I've got a large dataset (around 1.9 million rows) of three dimensional points that I am choosing from. The statement I personally use most frequently is comparable to:

```
SELECT * FROM points
WHERE x > 100 AND x < 200
AND y > 100 AND y < 200
AND z > 100 AND z < 200
AND otherParameter > 10
```

I've indicies on x, y, and z along with the otherParameter. I have also attempted adding a multi-part index to x,y,z but that has not assisted.

Any advice regarding how to get this to `SELECT`

query faster?

`B-Tree`

indexes will not help much for this type of query.

The thing you need being an `R-Tree`

index and also the minimal bounding parallelepiped query regarding this.

Regrettably, `MySQL`

doesn't support `R-Tree`

indexes over `3d`

points, only `2d`

. However, you could make a catalog over, say, `X`

and `Y`

together which is more selective that the `B-Tree`

indexes on `X`

and `Y`

alone:

```
ALTER TABLE points ADD xy POINT;
UPDATE points
SET xy = Point(x, y);
ALTER TABLE points MODIFY xy POINT NOT NULL;
CREATE SPATIAL INDEX sx_points_xy ON points (xy);
SELECT *
FROM points
WHERE MBRContains(LineString(Point(100, 100), Point(200, 200), xy)
AND z BETWEEN 100 and 200
AND otherParameter > 10;
```

This really is only possible in case your table is `MyISAM`

.

I do not have mySQL to check but I am curious how efficient its INTERSECT is:

```
select points.*
from points
join
(
select id from points where x > 100 AND x < 200
intersect
select id from points where y > 100 AND y < 200
intersect
select id from points where z > 100 AND z < 200
) as keyset
on points.id = keyset.id
```

Not always suggesting this -- but it is something to test, particularly if you have separate indexes on x, y, and z.

EDIT: Since mySQl does not support INTERSECT the query above might be rewritten using JOINS of inline sights.

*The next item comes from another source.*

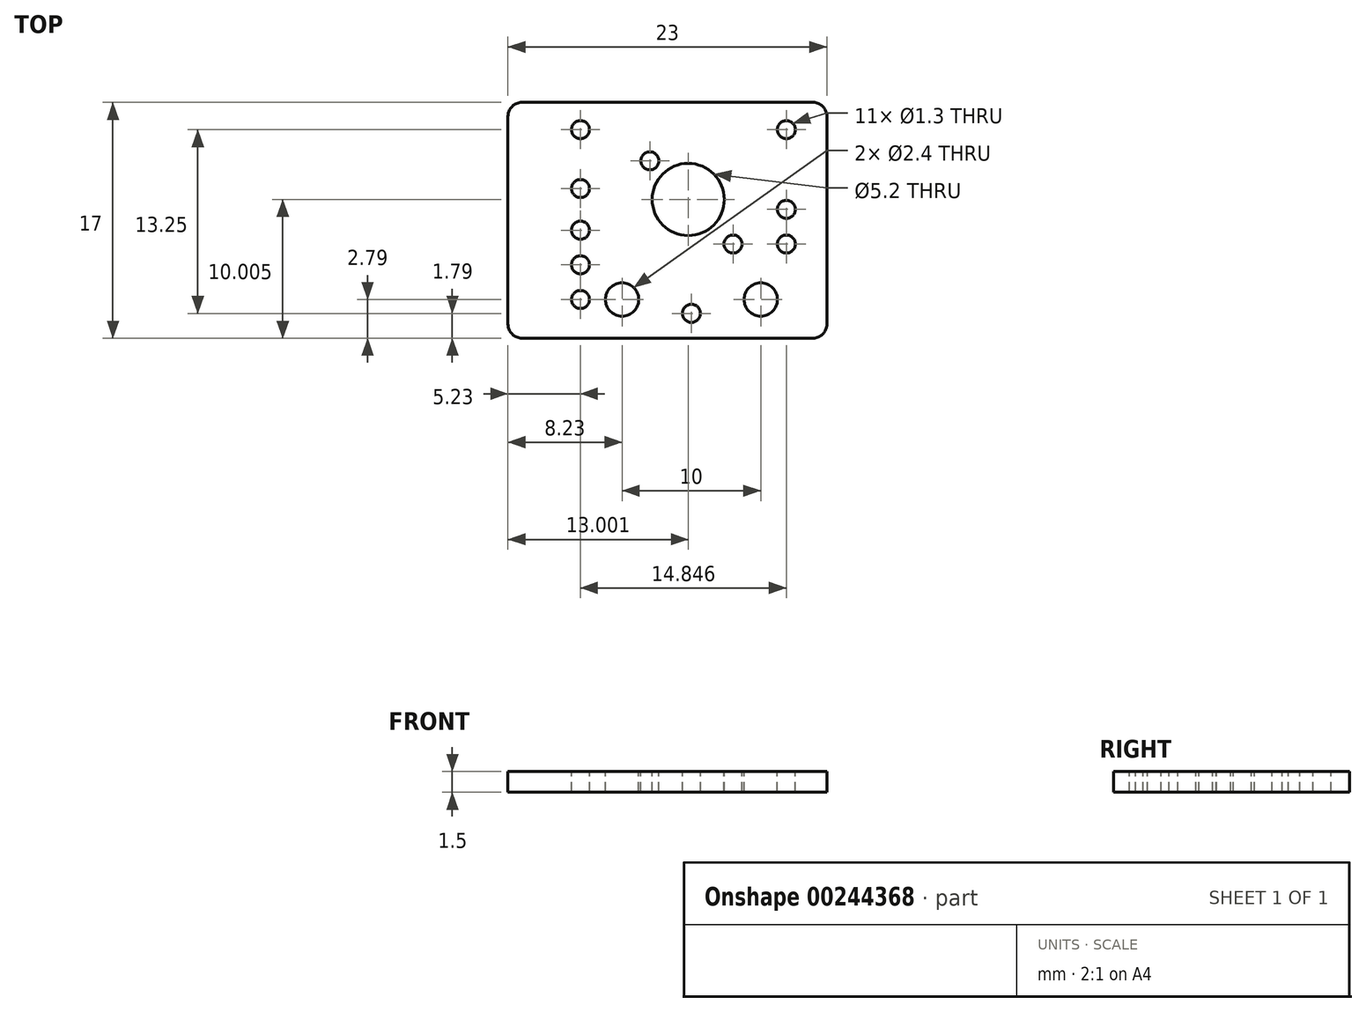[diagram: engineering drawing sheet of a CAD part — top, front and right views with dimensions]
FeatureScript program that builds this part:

Each view would have a keyset and every view might have the benefit of the separate indexes you've positioned on x, y, and z. The performance would rely on the numnber of secrets came back as well as on the intersect/join formula.

When i first examined the intersect approach (in SQLite) to ascertain if there have been methods to improve performance in spatial queries lacking utilizing their R-Tree module. INTERSECT was really reduced than utilizing a single non-composite index on among the spatial values after which checking the subset from the base table to obtain the other spatial values. However the results can differ with respect to the size the database. Following the table has arrived at gargantuan size and disk i/o gets to be more essential as a performance factor, it might be more effective to intersect discrete keysets, as both versions continues to be instantiated from a catalog, rather than perform a scan from the base table subequent for an initial fetch-from-index.